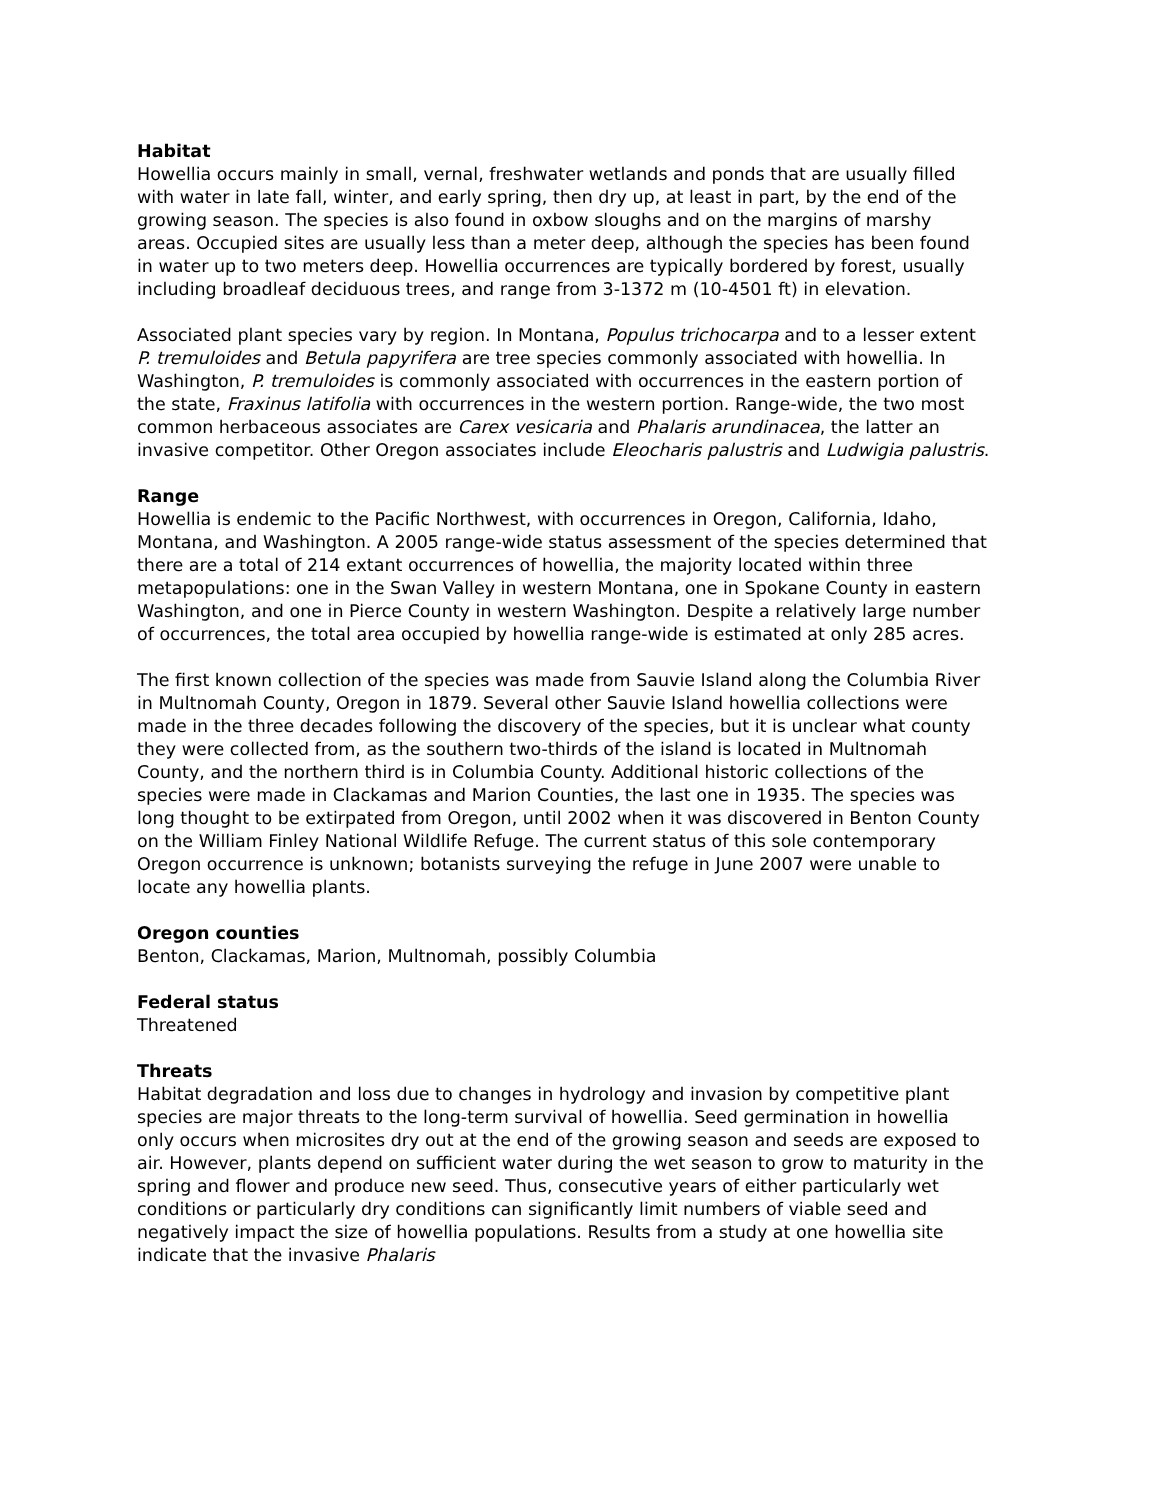Habitat
Howellia occurs mainly in small, vernal, freshwater wetlands and ponds that are usually filled with water in late fall, winter, and early spring, then dry up, at least in part, by the end of the growing season. The species is also found in oxbow sloughs and on the margins of marshy areas. Occupied sites are usually less than a meter deep, although the species has been found in water up to two meters deep. Howellia occurrences are typically bordered by forest, usually including broadleaf deciduous trees, and range from 3-1372 m (10-4501 ft) in elevation.
Associated plant species vary by region. In Montana, Populus trichocarpa and to a lesser extent P. tremuloides and Betula papyrifera are tree species commonly associated with howellia. In Washington, P. tremuloides is commonly associated with occurrences in the eastern portion of the state, Fraxinus latifolia with occurrences in the western portion. Range-wide, the two most common herbaceous associates are Carex vesicaria and Phalaris arundinacea, the latter an invasive competitor. Other Oregon associates include Eleocharis palustris and Ludwigia palustris.
Range
Howellia is endemic to the Pacific Northwest, with occurrences in Oregon, California, Idaho, Montana, and Washington. A 2005 range-wide status assessment of the species determined that there are a total of 214 extant occurrences of howellia, the majority located within three metapopulations: one in the Swan Valley in western Montana, one in Spokane County in eastern Washington, and one in Pierce County in western Washington. Despite a relatively large number of occurrences, the total area occupied by howellia range-wide is estimated at only 285 acres.
The first known collection of the species was made from Sauvie Island along the Columbia River in Multnomah County, Oregon in 1879. Several other Sauvie Island howellia collections were made in the three decades following the discovery of the species, but it is unclear what county they were collected from, as the southern two-thirds of the island is located in Multnomah County, and the northern third is in Columbia County. Additional historic collections of the species were made in Clackamas and Marion Counties, the last one in 1935. The species was long thought to be extirpated from Oregon, until 2002 when it was discovered in Benton County on the William Finley National Wildlife Refuge. The current status of this sole contemporary Oregon occurrence is unknown; botanists surveying the refuge in June 2007 were unable to locate any howellia plants.
Oregon counties
Benton, Clackamas, Marion, Multnomah, possibly Columbia
Federal status
Threatened
Threats
Habitat degradation and loss due to changes in hydrology and invasion by competitive plant species are major threats to the long-term survival of howellia. Seed germination in howellia only occurs when microsites dry out at the end of the growing season and seeds are exposed to air. However, plants depend on sufficient water during the wet season to grow to maturity in the spring and flower and produce new seed. Thus, consecutive years of either particularly wet conditions or particularly dry conditions can significantly limit numbers of viable seed and negatively impact the size of howellia populations. Results from a study at one howellia site indicate that the invasive Phalaris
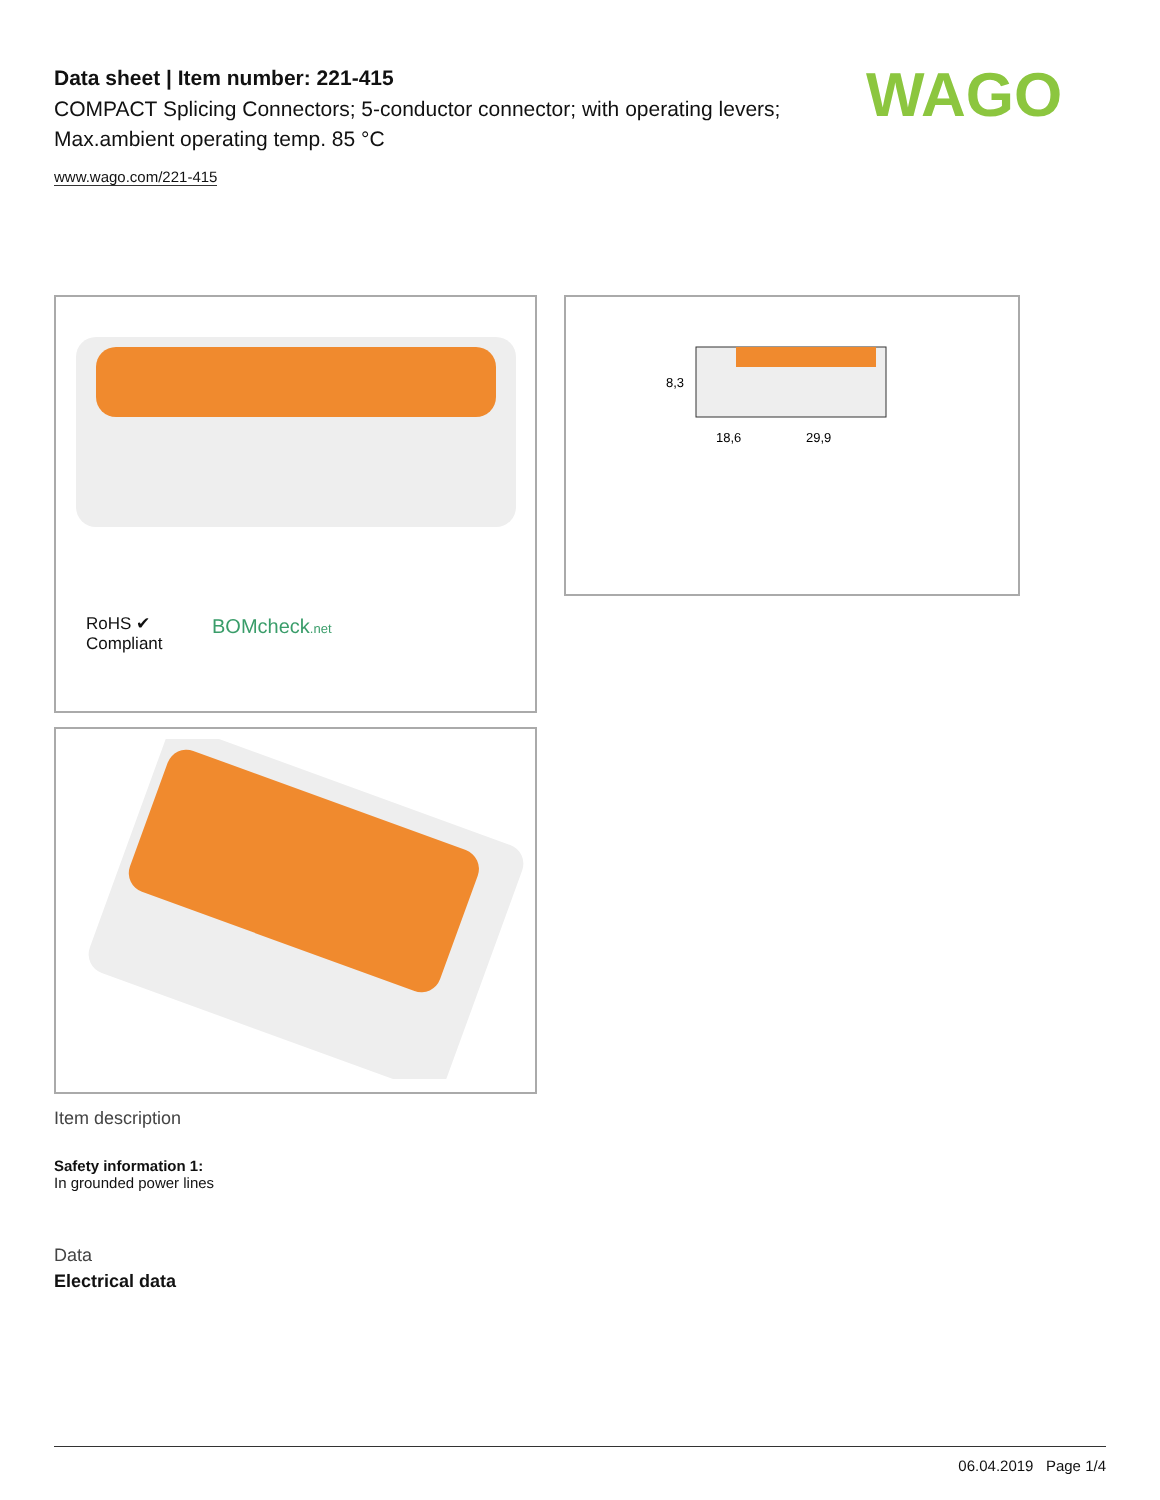Data sheet | Item number: 221-415
COMPACT Splicing Connectors; 5-conductor connector; with operating levers; Max.ambient operating temp. 85 °C
www.wago.com/221-415
WAGO
RoHS ✔
Compliant
BOMcheck.net
18,6
29,9
8,3
Item description
Safety information 1:
In grounded power lines
Data
Electrical data
06.04.2019 Page 1/4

** ASSIGNED TASK **
A faithful copy of the data is required: each word kept, each picture omitted.

** REPLY TO THE EXERCISE **
Habitat
Howellia occurs mainly in small, vernal, freshwater wetlands and ponds that are usually filled with water in late fall, winter, and early spring, then dry up, at least in part, by the end of the growing season. The species is also found in oxbow sloughs and on the margins of marshy areas. Occupied sites are usually less than a meter deep, although the species has been found in water up to two meters deep. Howellia occurrences are typically bordered by forest, usually including broadleaf deciduous trees, and range from 3-1372 m (10-4501 ft) in elevation.
Associated plant species vary by region. In Montana, Populus trichocarpa and to a lesser extent P. tremuloides and Betula papyrifera are tree species commonly associated with howellia. In Washington, P. tremuloides is commonly associated with occurrences in the eastern portion of the state, Fraxinus latifolia with occurrences in the western portion. Range-wide, the two most common herbaceous associates are Carex vesicaria and Phalaris arundinacea, the latter an invasive competitor. Other Oregon associates include Eleocharis palustris and Ludwigia palustris.
Range
Howellia is endemic to the Pacific Northwest, with occurrences in Oregon, California, Idaho, Montana, and Washington. A 2005 range-wide status assessment of the species determined that there are a total of 214 extant occurrences of howellia, the majority located within three metapopulations: one in the Swan Valley in western Montana, one in Spokane County in eastern Washington, and one in Pierce County in western Washington. Despite a relatively large number of occurrences, the total area occupied by howellia range-wide is estimated at only 285 acres.
The first known collection of the species was made from Sauvie Island along the Columbia River in Multnomah County, Oregon in 1879. Several other Sauvie Island howellia collections were made in the three decades following the discovery of the species, but it is unclear what county they were collected from, as the southern two-thirds of the island is located in Multnomah County, and the northern third is in Columbia County. Additional historic collections of the species were made in Clackamas and Marion Counties, the last one in 1935. The species was long thought to be extirpated from Oregon, until 2002 when it was discovered in Benton County on the William Finley National Wildlife Refuge. The current status of this sole contemporary Oregon occurrence is unknown; botanists surveying the refuge in June 2007 were unable to locate any howellia plants.
Oregon counties
Benton, Clackamas, Marion, Multnomah, possibly Columbia
Federal status
Threatened
Threats
Habitat degradation and loss due to changes in hydrology and invasion by competitive plant species are major threats to the long-term survival of howellia. Seed germination in howellia only occurs when microsites dry out at the end of the growing season and seeds are exposed to air. However, plants depend on sufficient water during the wet season to grow to maturity in the spring and flower and produce new seed. Thus, consecutive years of either particularly wet conditions or particularly dry conditions can significantly limit numbers of viable seed and negatively impact the size of howellia populations. Results from a study at one howellia site indicate that the invasive Phalaris
Data sheet | Item number: 221-415
COMPACT Splicing Connectors; 5-conductor connector; with operating levers; Max.ambient operating temp. 85 °C
www.wago.com/221-415
WAGO
RoHS ✔
Compliant
BOMcheck.net
18,6
29,9
8,3
Item description
Safety information 1:
In grounded power lines
Data
Electrical data
06.04.2019 Page 1/4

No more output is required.